Us on TOP! Table Mountain behind us. This is the trig beacon at 928 m. (Me still on the lead!) Our humans and Alice (my best!) left early and went via Elephant's Eye cave to the top of Constantiaberg, which was quite windy and chilly.
(The Foodlady left her camera behind so all these lovely photos are Alice's.)

These plants sound like the Alpha Male's name - they are Stoebe rosea and are endemic to the Cape Peninsula. In fact they are so rare that they are known only from two localities: Constantiaberg and in the Cape of Good Hope Nature Reserve. They only grow on rocky ridges below 600 m and flower from January to February. For more on Stoebe, click here.

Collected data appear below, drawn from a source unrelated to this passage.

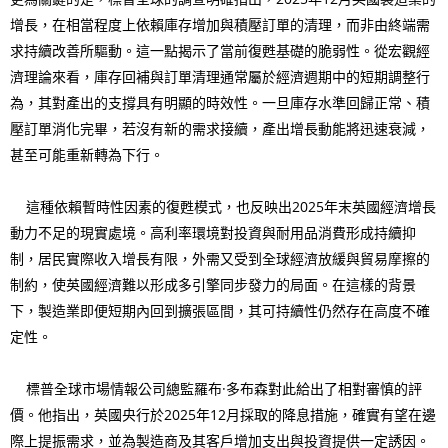
增長，在相當程度上依賴庫存增加與積壓訂單的清理，而非由終端需
求持續改善所驅動。這一點揭示了當前復甦基礎的脆弱性。從宏觀經
濟理論來看，庫存回補與訂單清理通常屬於經濟週期中的短期調整行
為，其對產出的支撐具有明顯的時效性。一旦庫存水準回歸正常、積
壓訂單消化完畢，若沒有新的需求接續，產出增長動能將迅速衰減，
甚至可能重新轉為下行。
這種依賴暫時性因素的復甦模式，也反映出2025年末英國經濟增長
動力不足的現實處境。高利率環境對投資與耐用品消費形成持續抑
制，居民實際收入增長有限，外需又受到全球經濟放緩與貿易摩擦的
制約，使英國經濟難以形成多引擎同步發力的局面。在這樣的背景
下，製造業即便短期內回到擴張區間，其可持續性仍然存在高度不確
定性。
標普全球市場情報公司總監羅布·多布森對此給出了相對審慎的評
價。他指出，英國央行於2025年12月採取的降息措施，確實有望在邊
際上提振需求，並為製造商及其客戶增加支出與投資提供一定誘因。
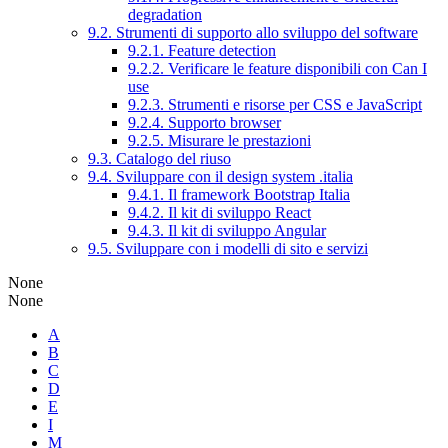
degradation
9.2. Strumenti di supporto allo sviluppo del software
9.2.1. Feature detection
9.2.2. Verificare le feature disponibili con Can I
use
9.2.3. Strumenti e risorse per CSS e JavaScript
9.2.4. Supporto browser
9.2.5. Misurare le prestazioni
9.3. Catalogo del riuso
9.4. Sviluppare con il design system .italia
9.4.1. Il framework Bootstrap Italia
9.4.2. Il kit di sviluppo React
9.4.3. Il kit di sviluppo Angular
9.5. Sviluppare con i modelli di sito e servizi
None
None
A
B
C
D
E
I
M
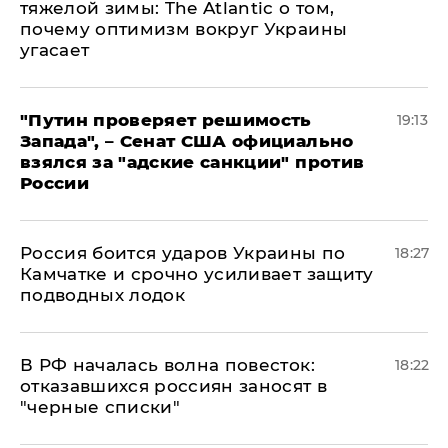
тяжелой зимы: The Atlantic о том,
почему оптимизм вокруг Украины
угасает
"Путин проверяет решимость
19:13
Запада", – Сенат США официально
взялся за "адские санкции" против
России
Россия боится ударов Украины по
18:27
Камчатке и срочно усиливает защиту
подводных лодок
​В РФ началась волна повесток:
18:22
отказавшихся россиян заносят в
"черные списки"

This is the Table Mountain beauty butterfly Aeropetes tulbaghia, the pollinator of the red disa Disa uniflora, visiting Tritoniopsis triticea (commonly called mountain pipes or the summer snake flower). The red plant above is also a disa, the cluster disa Disa ferruginea, and it has no nectar to offer the butterfly so it mimics the Tritoniopsis and the insect-brained Table Mountain beauty (or Table Mountain pride) butterfly is tricked into visiting it and pollinating it without reward. It is the only pollinator of the cluster disa.
There were quite a few of these blue disas out - Disa graminifolia. They are pollinated by carpenter bees who are also tricked by the blue disa's sweet smell into thinking that it has some nectar to offer but in actual fact the disa has none. (It's as bare as Old Mother Hubbard's horrible cupboard!).

Tea and rusks -and us huddled out of the wind with the Constantiaberg mast looming above us. It looked like it was about to topple over as the clouds ripped past it.
Then for a while the Alpha Male let me off the lead as we walked down the other side to the viewpoint over Blackburn Ravine and Hout Bay. It was fantastic to be free!
When we got back to the car it was quite chilly in the wind so we didn't swim in the dam, and just went home - luckily after passing a few dogs (mostly rather wild golden retrievers like Charlie) - a good end to a really nice walk.